On 02/05/2012 03:51 AM, Gleb Natapov wrote:
On Sun, Feb 05, 2012 at 11:44:43AM +0200, Avi Kivity wrote:
On 02/05/2012 11:37 AM, Gleb Natapov wrote:
On Thu, Feb 02, 2012 at 06:09:54PM +0200, Avi Kivity wrote:
Device model
------------
Currently kvm virtualizes or emulates a set of x86 cores, with or
without local APICs, a 24-input IOAPIC, a PIC, a PIT, and a number of
PCI devices assigned from the host. The API allows emulating the local
APICs in userspace.
The new API will do away with the IOAPIC/PIC/PIT emulation and defer
them to userspace. Note: this may cause a regression for older guests
that don't support MSI or kvmclock. Device assignment will be done
using VFIO, that is, without direct kvm involvement.
So are we officially saying that KVM is only for modern guest
virtualization?
No, but older guests may have reduced performance in some workloads
(e.g. RHEL4 gettimeofday() intensive workloads).
Reduced performance is what I mean. Obviously old guests will continue working.
An interesting solution to this problem would be an in-kernel device VM.
Most of the time, the hot register is just one register within a more complex
device.
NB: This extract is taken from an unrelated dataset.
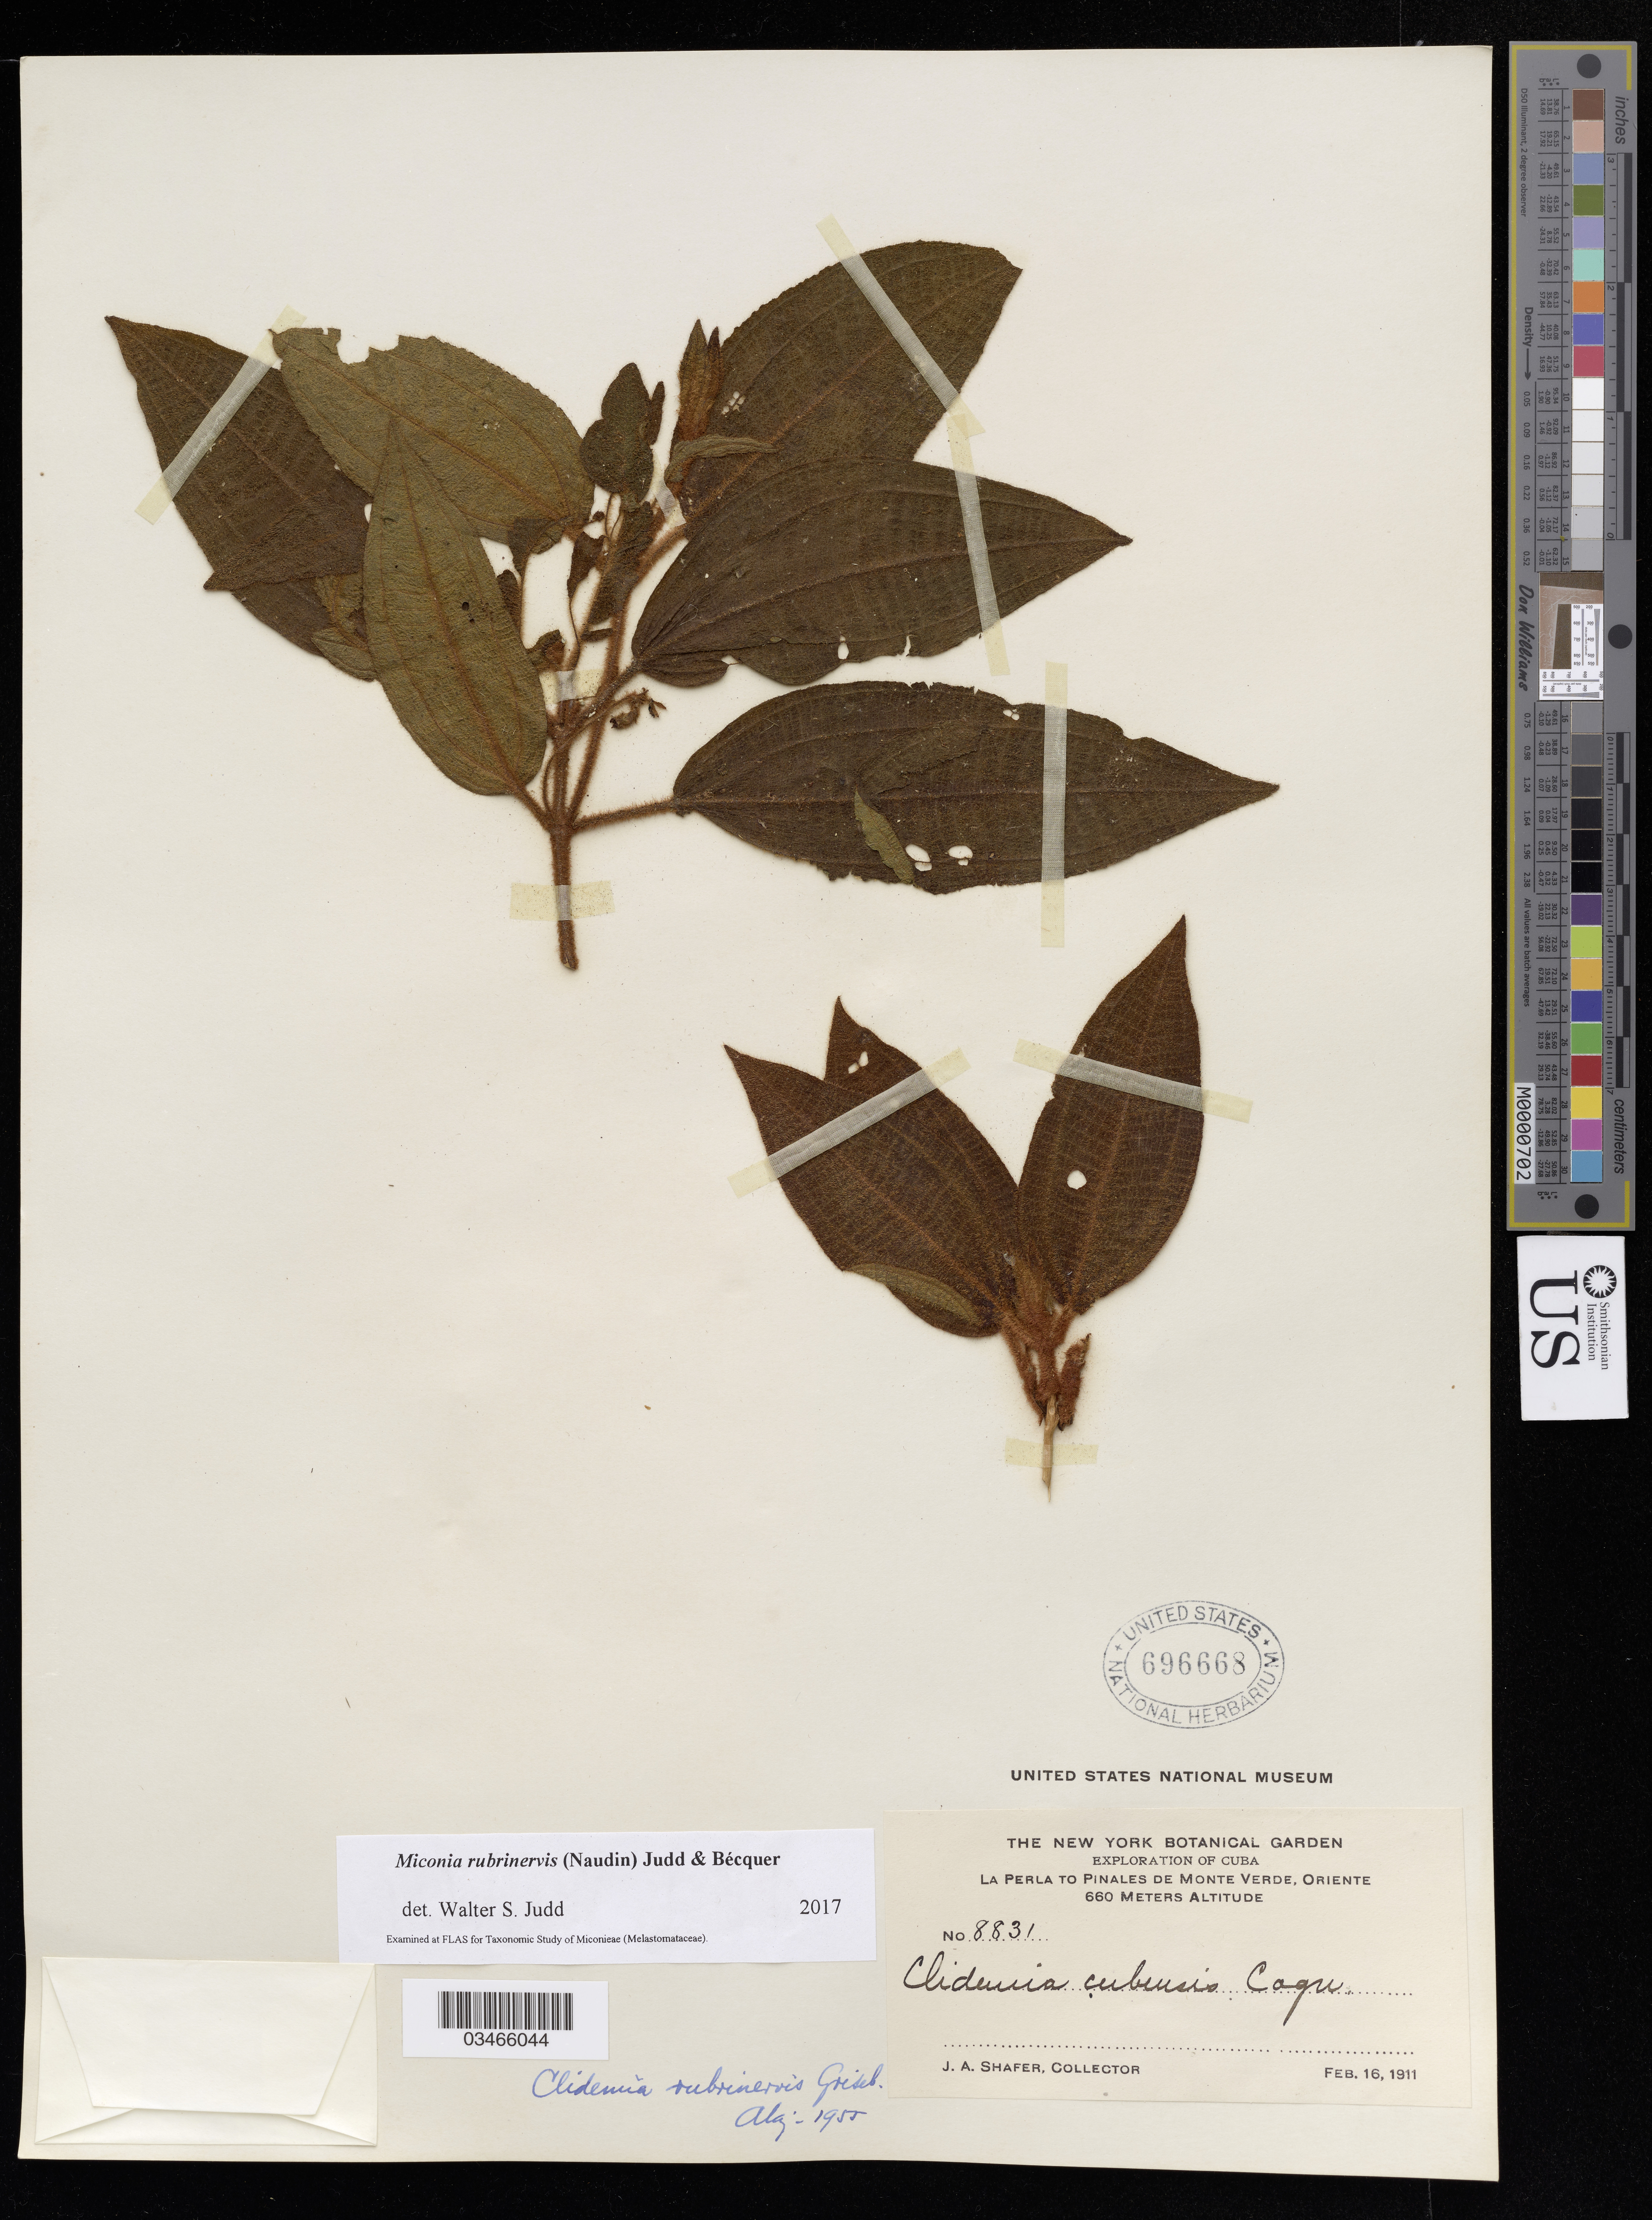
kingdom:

The reads are often side-effect free and trivially computed from some
device state + host time.
If userspace had a way to upload bytecode to the kernel that was executed for a
PIO operation, it could either pass the operation to userspace or handle it
within the kernel when possible without taking a heavy weight exit.
If the bytecode can access variables in a shared memory area, it could be pretty
efficient to work with.
This means that the kernel never has to deal with specific in-kernel devices but
that userspace can accelerator as many of its devices as it sees fit.
This could replace ioeventfd as a mechanism (which would allow clearing the
notify flag before writing to an eventfd).
We could potentially just use BPF for this.